Saturday, November 7, 2015

Candidates are actors, doing well rehearsed lines, playing themselves. A report on a second Chris Christie Town Meeting

I saw a second Chris Christie Town meeting, this one in an old VFW meeting room attached to a thrift shop in the small New Hampshire town of North Conway.    I had seen an earlier Town Meeting six weeks ago.

He said this was his 25th or 26th Town Meeting in New Hampshire this year.

The experience was familiar because Christie's performance was essentially identical.  I say this not as a criticism but as a report on the simple fact that Christie has about 30 minutes of material that he presents to get across his main message about himself so it probably exists in every Town Meeting, as part of his opening pre-Q&A and then in his summary:
    He loves his parents and wife and kids.
    He learned his values from them, particularly his mother, who taught him to be blunt and confrontational.
   He was a prosecutor and has prosescuted terrorists and wants laws enforced.
   He experienced 9-11 directly since his wife was near the World Trade Center when it was hit.
   He wants a stronger, more engaged military.
   He is anti drug, having a close friend lost to addiction to drugs, plus his mother to alcohol.

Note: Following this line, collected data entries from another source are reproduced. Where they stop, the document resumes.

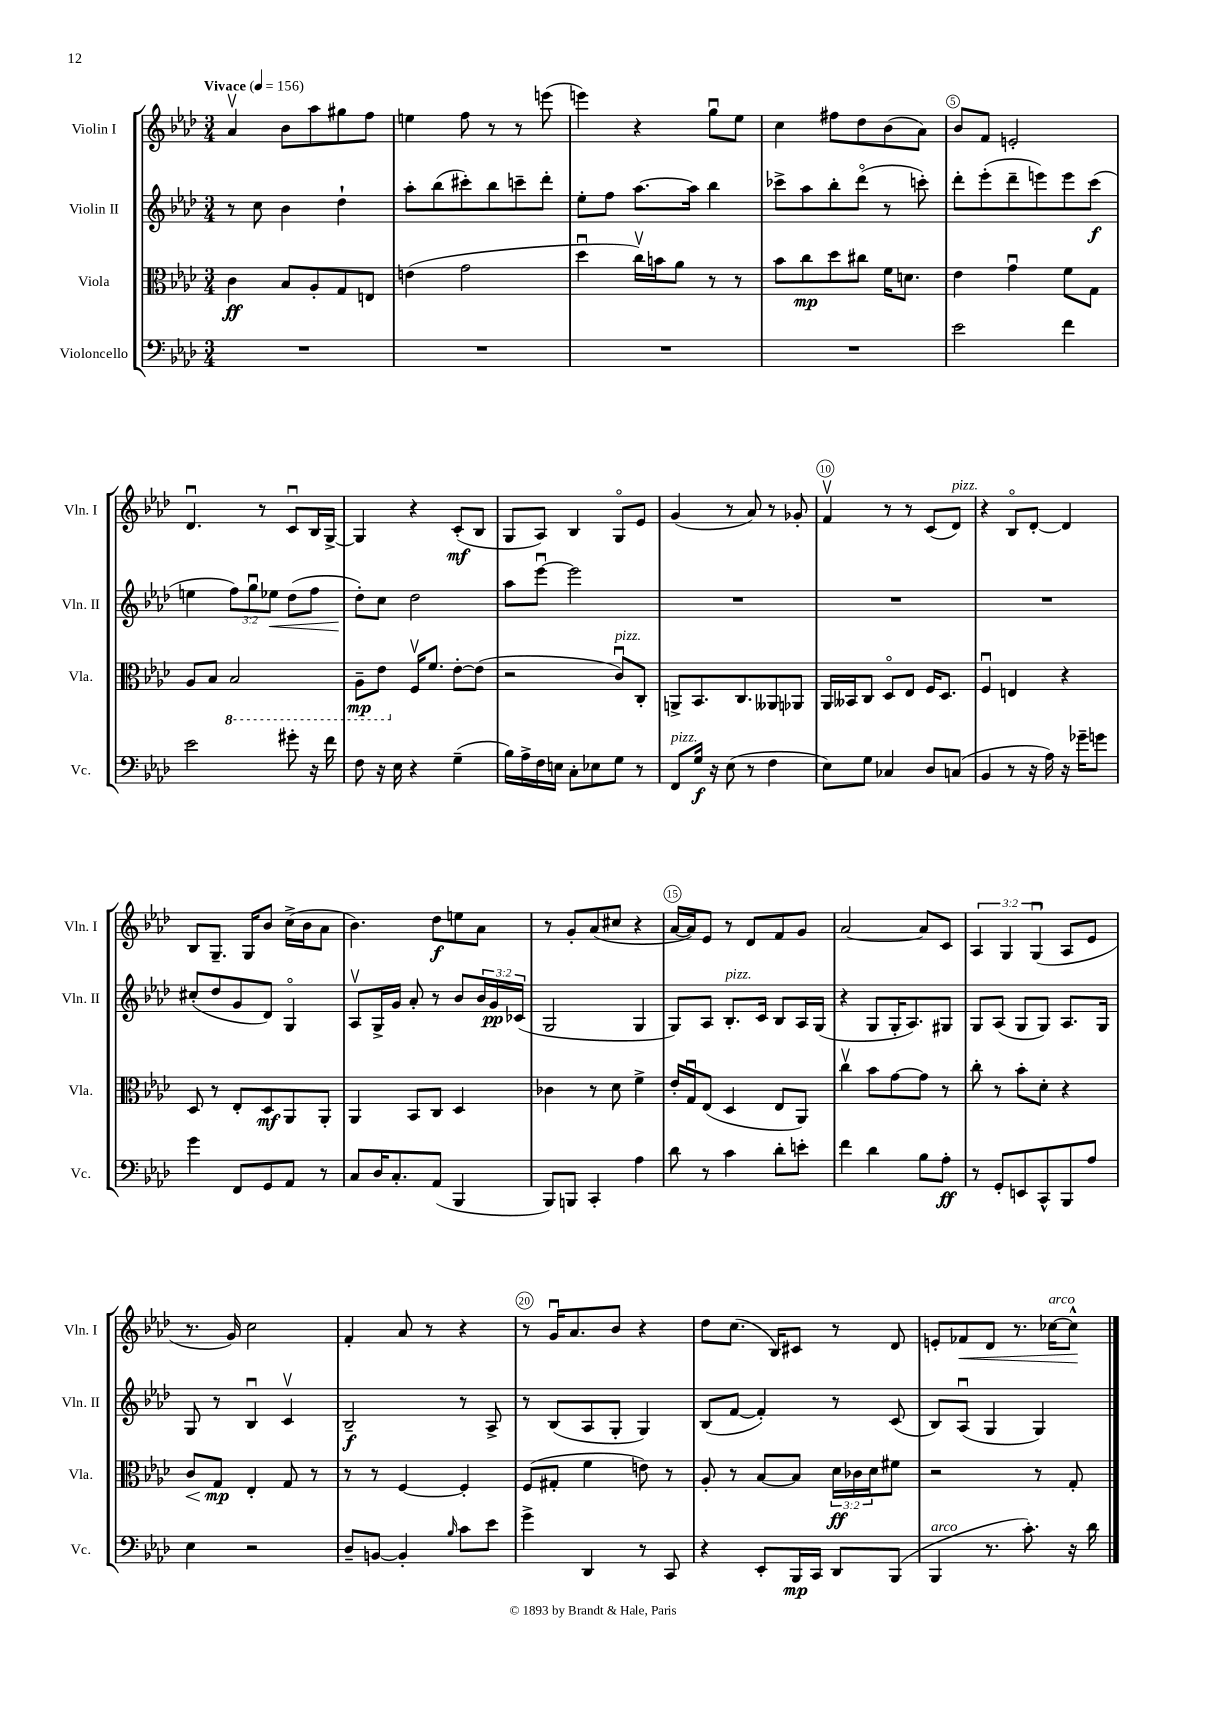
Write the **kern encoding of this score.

**kern	**dynam	**kern	**dynam	**kern	**dynam	**kern	**dynam
*part4	*part4	*part3	*part3	*part2	*part2	*part1	*part1
*staff4	*staff4	*staff3	*staff3	*staff2	*staff2	*staff1	*staff1
*I"Violoncello	*	*I"Viola	*	*I"Violin II	*	*I"Violin I	*
*I'Vc.	*	*I'Vla.	*	*I'Vln. II	*	*I'Vln. I	*
*clefF4	*	*clefC3	*	*clefG2	*	*clefG2	*
*k[b-e-a-d-]	*	*k[b-e-a-d-]	*	*k[b-e-a-d-]	*	*k[b-e-a-d-]	*
*M3/4	*	*M3/4	*	*M3/4	*	*M3/4	*
*MM156	*	*MM156	*	*MM156	*	*MM156	*
=1	=1	=1	=1	=1	=1	=1	=1
!	!	!	!	!	!	!LO:TX:a:B:t=Vivace	!
2.r	.	4c\	ff	8r	.	4a-v/	.
.	.	.	.	8cc\	.	.	.
.	.	8B-/L	.	4b-\	.	8b-\L	.
.	.	8A-'/	.	.	.	8aa-\	.
.	.	8G/	.	4dd-`\	.	8gg#X\	.
.	.	8En/J	.	.	.	8ff\J	.
=2	=2	=2	=2	=2	=2	=2	=2
2.r	.	(4en\	.	8aa-'\L	.	4een\	.
.	.	.	.	(8bb-\	.	.	.
.	.	2g\	.	8ccc#X'\)	.	8ff\	.
.	.	.	.	8bb-\	.	8r	.
.	.	.	.	8cccn~\	.	8r	.
.	.	.	.	8ddd-'\J	.	(8eeen\	.
=3	=3	=3	=3	=3	=3	=3	=3
2.r	.	4dd-u\	.	8ee-'\L	.	4eeen\)	.
.	.	.	.	8ff\J	.	.	.
.	.	16ccv\LL)	.	[8.aa-\L	.	4r	.
.	.	16bn\J	.	.	.	.	.
.	.	8a-\J	.	.	.	.	.
.	.	.	.	16aa-\Jk]	.	.	.
.	.	8r	.	4bb-\	.	8ggu\L	.
.	.	8r	.	.	.	8ee-\J	.
=4	=4	=4	=4	=4	=4	=4	=4
2.r	.	8b-\L	.	8ccc-X^\L	.	4cc\	.
.	.	8cc\	mp	8aa-\	.	.	.
.	.	8dd-\	.	8bb-'\	.	8ff#X\L	.
.	.	8cc#X\J	.	(8ddd-\J	.	8dd-\	.
.	.	16f\KL	.	8r	.	(8b-\	.
.	.	8.dn\J	.	.	.	.	.
.	.	.	.	8cccn'\)	.	8a-\J)	.
=5	=5	=5	=5	=5	=5	=5	=5
2e-\	.	4e-\	.	8ddd-'\L	.	8b-/L	.
.	.	.	.	(8eee-'\	.	8f/J	.
.	.	4gu\	.	8ddd-~\	.	2en'/	.
.	.	.	.	8eeen\)	.	.	.
4f\	.	8f\L	.	8eee\	.	.	.
.	.	8G\J	.	(8ccc\J	f	.	.
!!LO:LB:g=z
=6	=6	=6	=6	=6	=6	=6	=6
2e-\	.	8A-/L	.	4een\	.	4.d-u/	.
.	.	8B-/J	.	.	.	.	.
*	*	*8ba	*	*	*	*	*
.	.	2BB-/	.	12ff\L)	.	.	.
.	.	.	.	12ggu\	.	.	.
.	.	.	.	.	.	8r	.
!	!	!	!	!	!LO:HP:b	!	!
.	.	.	.	12ee-X\J	<	.	.
8g#X'\	.	.	.	(8dd-\L	.	8cu/L	.
16r	.	.	.	8ff\J	.	16B-/L	.
16f\	.	.	.	.	.	[16G^/JJ	.
=7	=7	=7	=7	=7	=7	=7	=7
8F\	.	8AA-~\L	mp	8dd-'\L)	.	4G/]	.
16r	.	8E-\J	.	8cc\J	[	.	.
16E-\	.	.	.	.	.	.	.
*	*	*X8ba	*	*	*	*	*
4r	.	16Fv/KL	.	2dd-\	.	4r	.
.	.	8.f/J	.	.	.	.	.
(4G~\	.	[8e-'\L	.	.	.	(8c'/L	mf
.	.	(8e-\J]	.	.	.	8B-/J	.
=8	=8	=8	=8	=8	=8	=8	=8
16B-\LL)	.	2r	.	8aa-\L	.	8G/L	.
16A-^\	.	.	.	.	.	.	.
16F\	.	.	.	[8eee-u\J	.	8A-/J)	.
16En\JJ	.	.	.	.	.	.	.
8C'\L	.	.	.	2eee-\]	.	4B-/	.
8E-X\	.	.	.	.	.	.	.
!	!	!LO:TX:a:i:t=pizz.	!	!	!	!	!
8G\J	.	8cu/L)	.	.	.	8G/L	.
8r	.	8C'/J	.	.	.	8e-/J	.
=9	=9	=9	=9	=9	=9	=9	=9
!LO:TX:a:i:t=pizz.	!	!	!	!	!	!	!
8FF/L	.	8AAn^/L	.	2.r	.	(4g/	.
16G/Jk	f	8.BB-/	.	.	.	.	.
16r	.	.	.	.	.	.	.
(8E-\	.	.	.	.	.	8r	.
.	.	8.C/	.	.	.	.	.
8r	.	.	.	.	.	8a-/)	.
4F\	.	8AA--X/	.	.	.	8r	.
.	.	8AA-X/J	.	.	.	8g-X'/	.
=10	=10	=10	=10	=10	=10	=10	=10
8E-\L)	.	16AA-/LL	.	2.r	.	4fv/	.
.	.	16BB--X/J	.	.	.	.	.
8G\J	.	8C/J	.	.	.	.	.
4C-X/	.	8D-/L	.	.	.	8r	.
.	.	8E-/J	.	.	.	8r	.
8D-/L	.	16F/KL	.	.	.	(8c/L	.
.	.	8.D-/J	.	.	.	.	.
!	!	!	!	!	!	!LO:TX:a:i:t=pizz.	!
(8Cn/J	.	.	.	.	.	8d-/J)	.
=11	=11	=11	=11	=11	=11	=11	=11
4BB-/	.	4Fu/	.	2.r	.	4r	.
8r	.	4En/	.	.	.	8B-/L	.
16r	.	.	.	.	.	[8d-'/J	.
16A-\)	.	.	.	.	.	.	.
16r	.	4r	.	.	.	4d-/]	.
16g-X~\KL	.	.	.	.	.	.	.
8gn\J	.	.	.	.	.	.	.
!!LO:LB:g=z
=12	=12	=12	=12	=12	=12	=12	=12
4g\	.	8D-/	.	(8cc#X'/L	.	8B-/L	.
.	.	8r	.	8dd-/	.	8.G~/J	.
8FF/L	.	8E-'/L	.	8g/	.	.	.
.	.	.	.	.	.	16G/KL	.
8GG/	.	8D-/	mf	8d-/J)	.	8b-/J	.
8AA-/J	.	8AA-/	.	4G/	.	(16cc^\LL	.
.	.	.	.	.	.	16b-\J	.
8r	.	8AA-'/J	.	.	.	8a-\J	.
=13	=13	=13	=13	=13	=13	=13	=13
8C/L	.	4AA-/	.	8A-v/L	.	4.b-\)	.
16D-/K	.	.	.	16G^/L	.	.	.
8.C'/	.	.	.	16g/JJ	.	.	.
.	.	8BB-/L	.	8a-'/	.	.	.
(8AA-/J	.	8C/J	.	8r	.	8dd-\L	f
4BBB-/	.	4D-/	.	8b-/L	.	8een\	.
.	.	.	.	24b-/L	.	8a-\J	.
.	.	.	.	24g/	pp	.	.
.	.	.	.	(24c-X/JJ	.	.	.
=14	=14	=14	=14	=14	=14	=14	=14
8BBB-/L)	.	4c-X\	.	2G/	.	8r	.
8BBBn/J	.	.	.	.	.	8g'/L	.
4CC'/	.	8r	.	.	.	(8a-/	.
.	.	8d-\	.	.	.	8cc#X/J	.
4A-\	.	4f^\	.	4G/	.	4r	.
=15	=15	=15	=15	=15	=15	=15	=15
8d-\	.	16e-'/LL	.	8G/L)	.	[16a-/LL	.
.	.	16Gu/J	.	.	.	16a-/J])	.
8r	.	(8E-/J	.	8A-/J	.	8e-/J	.
!	!	!	!	!LO:TX:a:i:t=pizz.	!	!	!
4c\	.	4D-/	.	8.B-'/L	.	8r	.
.	.	.	.	.	.	8d-/L	.
.	.	.	.	16c/Jk	.	.	.
8d-'\L	.	8E-/L	.	8B-/L	.	8f/	.
8en'\J	.	8AA-/J)	.	16A-/L	.	8g/J	.
.	.	.	.	(16G/JJ	.	.	.
=16	=16	=16	=16	=16	=16	=16	=16
4f\	.	4ccv\	.	4r	.	[2a-/	.
4d-\	.	8b-\L	.	8G/L	.	.	.
.	.	[8g\	.	16G'/K	.	.	.
.	.	.	.	8.A-/)	.	.	.
8B-\L	.	8g\J]	.	.	.	8a-/L]	.
8A-'\J	ff	8r	.	8G#X/J	.	8c/J	.
=17	=17	=17	=17	=17	=17	=17	=17
8r	.	8cc'\	.	8G/L	.	6A-/	.
8GG'/L	.	8r	.	(8A-/J	.	.	.
.	.	.	.	.	.	6G/	.
8EEn/	.	8b-'\L	.	8G/L	.	.	.
.	.	.	.	.	.	(6Gu/	.
8CC^^/	.	8d-'\J	.	8G/J)	.	.	.
8BBB-/	.	4r	.	8.A-/L	.	8A-/L	.
8A-/J	.	.	.	.	.	8e-/J	.
.	.	.	.	16G/Jk	.	.	.
!!LO:LB:g=z
=18	=18	=18	=18	=18	=18	=18	=18
!	!	!	!LO:HP:b	!	!	!	!
4E-\	.	8c/L	<	8G/	.	8.r	.
.	.	8G/J	mp	8r	.	.	.
.	.	.	.	.	.	16g/)	.
2r	.	4E-'/	[	4B-u/	.	2cc\	.
.	.	8G/	.	4cv/	.	.	.
.	.	8r	.	.	.	.	.
=19	=19	=19	=19	=19	=19	=19	=19
8D-~/L	.	8r	.	2B-~/	f	4f'/	.
[8BBn/J	.	8r	.	.	.	.	.
4BB'/]	.	[4F/	.	.	.	8a-/	.
.	.	.	.	.	.	8r	.
16qqB-/	.	.	.	.	.	.	.
8c\L	.	4F'/]	.	8r	.	4r	.
8e-\J	.	.	.	8A-^/	.	.	.
=20	=20	=20	=20	=20	=20	=20	=20
4g^\	.	(8F/L	.	8r	.	8r	.
.	.	8G#X'/J	.	(8B-/L	.	16gu/KL	.
.	.	.	.	.	.	8.a-/	.
4DD-/	.	4f\	.	8A-/	.	.	.
.	.	.	.	8G'/J	.	8b-/J	.
8r	.	8en\)	.	4G/)	.	4r	.
8CC/	.	8r	.	.	.	.	.
=21	=21	=21	=21	=21	=21	=21	=21
4r	.	8A-'/	.	(8B-/L	.	8dd-\L	.
.	.	8r	.	[8f/J	.	(8.cc\J	.
8EE-'/L	.	[8B-/L	.	4f'/])	.	.	.
.	.	.	.	.	.	16B-/KL)	.
16BBB-/L	mp	8B-/J]	.	.	.	8c#X/J	.
16CC/JJ	.	.	.	.	.	.	.
8DD-/L	.	24d-\LL	ff	8r	.	8r	.
.	.	24c-X\	.	.	.	.	.
.	.	24d-\J	.	.	.	.	.
(8BBB-/J	.	8f#X\J	.	(8c/	.	8d-/	.
=22	=22	=22	=22	=22	=22	=22	=22
!LO:TX:a:i:t=arco	!	!	!	!	!	!	!
4BBB-/	.	2r	.	8B-/L)	.	8en'/L	.
!	!	!	!	!	!	!	!LO:HP:b
.	.	.	.	(8A-u/J	.	8f-X/	<
8.r	.	.	.	4G/	.	8d-/J	.
.	.	.	.	.	.	8.r	.
8.c'\)	.	.	.	.	.	.	.
.	.	8r	.	4G/)	.	.	.
!	!	!	!	!	!	!LO:TX:a:i:t=arco	!
.	.	.	.	.	.	[16cc-X\KL	.
16r	.	8G'/	.	.	.	8cc-^^\J]	.
16d-\	.	.	.	.	.	.	.
.	.	.	.	.	.	.	[
==	==	==	==	==	==	==	==
*-	*-	*-	*-	*-	*-	*-	*-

Then he gets in the rest of the points he wants to make in questions that are predictable:
   tell us about immigration
   how do you feel about Israel and the Middle East
   can you say some critical things about Obama
   what about my Social Sevurity
 

He gets across his key points of personality and character and policy by storytelling and the words--even the intonations--are the same.

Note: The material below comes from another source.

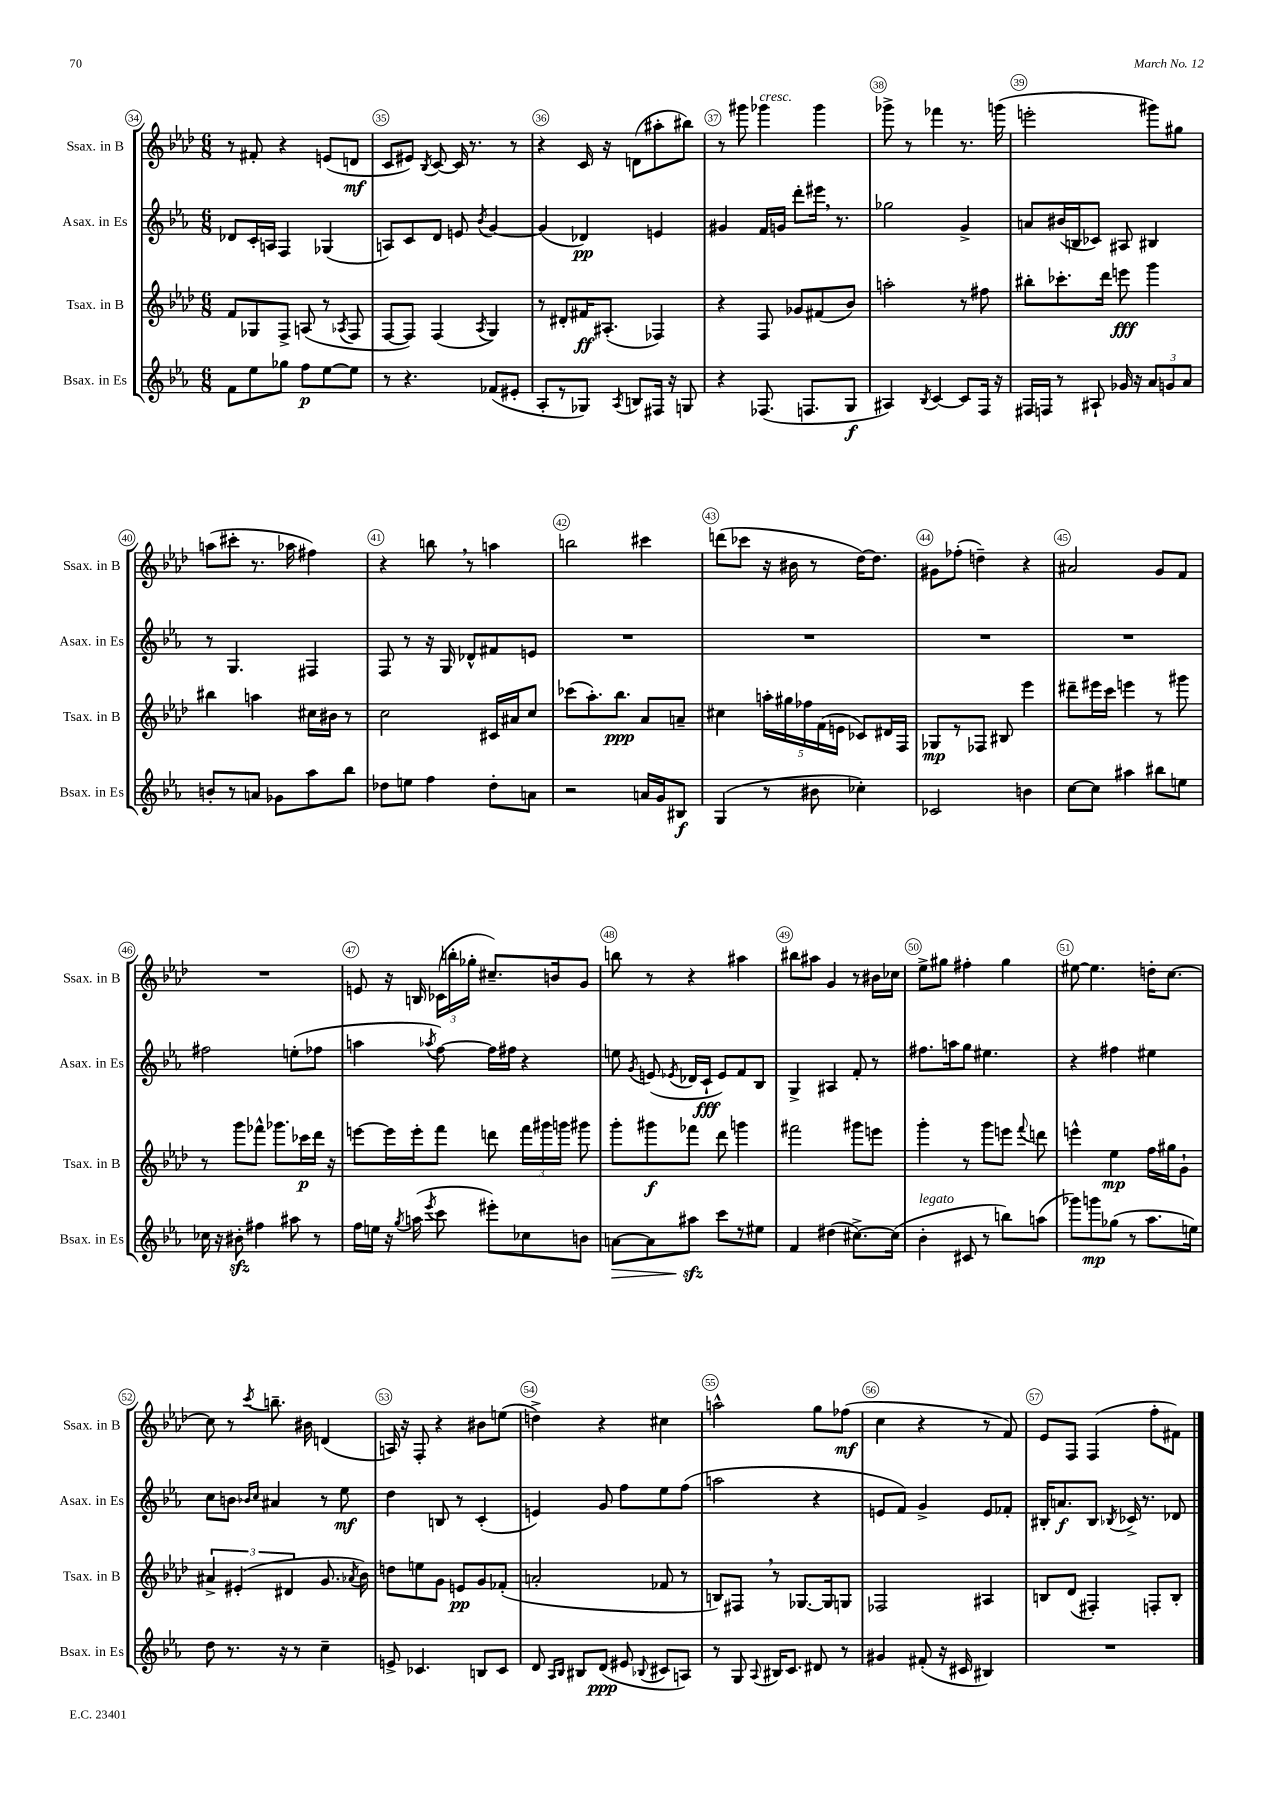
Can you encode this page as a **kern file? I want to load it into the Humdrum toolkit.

A recent comment he made about addiction went viral on Facebook.  Christie reported this morning that it had been seen some 7 million times.   I had heard the story when I saw him in mid September.   The viral recording, reported by Rachel Maddow, was essentially the story I had heard.

I have been telling people in my home town that Christie does an important piece of political theater and inoculation in a story he tells, a story about his mother being an in-your-face person very comfortable with confrontation who said there will be no deathbed confessions.  Just say things and be honest.  I would relate the story of his mother telling him at her deathbed to "go to work" and not stay there with her.   It is a powerful story and I warned my friends that the story works well to put into a favorable context the blunt and in-your-face behavior that has drawn some criticism.   The story helps inoculate him from the charge of being a mean bully.  Instead, he simply being a good son, having learned a lesson from his mother, just being the honest unguarded person he was brought up to be.

At this morning's meeting I heard him begin to introduce the story so I turned on my video recorder.  He gave the story exactly as he had before and exactly as I had related it to others.  It takes about six minutes and I hope to figure out a way to upload it onto my blog.   Or I will find someone else's recording of it on YouTube, and put a link here.

It is a great story. And this story, like everything he said today, has been said before.  At this point in the campaign we are seeing actors, reciting well practiced, well rehearsed lines, with the same pauses, the same gestures.   The fact that the Town Meetings are performances, reiterations of the same play, doesn't make them inauthentic.   After all, presumably they wrote the lines, and they are the subject of the lines, and they take political and repetitional responsibility for the lines even if someone else helped them craft them.  And the reviews and comments of the audience are not just of the candidate as performer but also as the person him or her self.

I am reminded of Steven Colbert, playing the character Steven Colbert.  In this case Chris Christie is a performer, only the character Chris Christie plays is his actual self, not an ironic caricature of himself.
The room wss starting to fill.   Over 100 people jammed into the room by start time.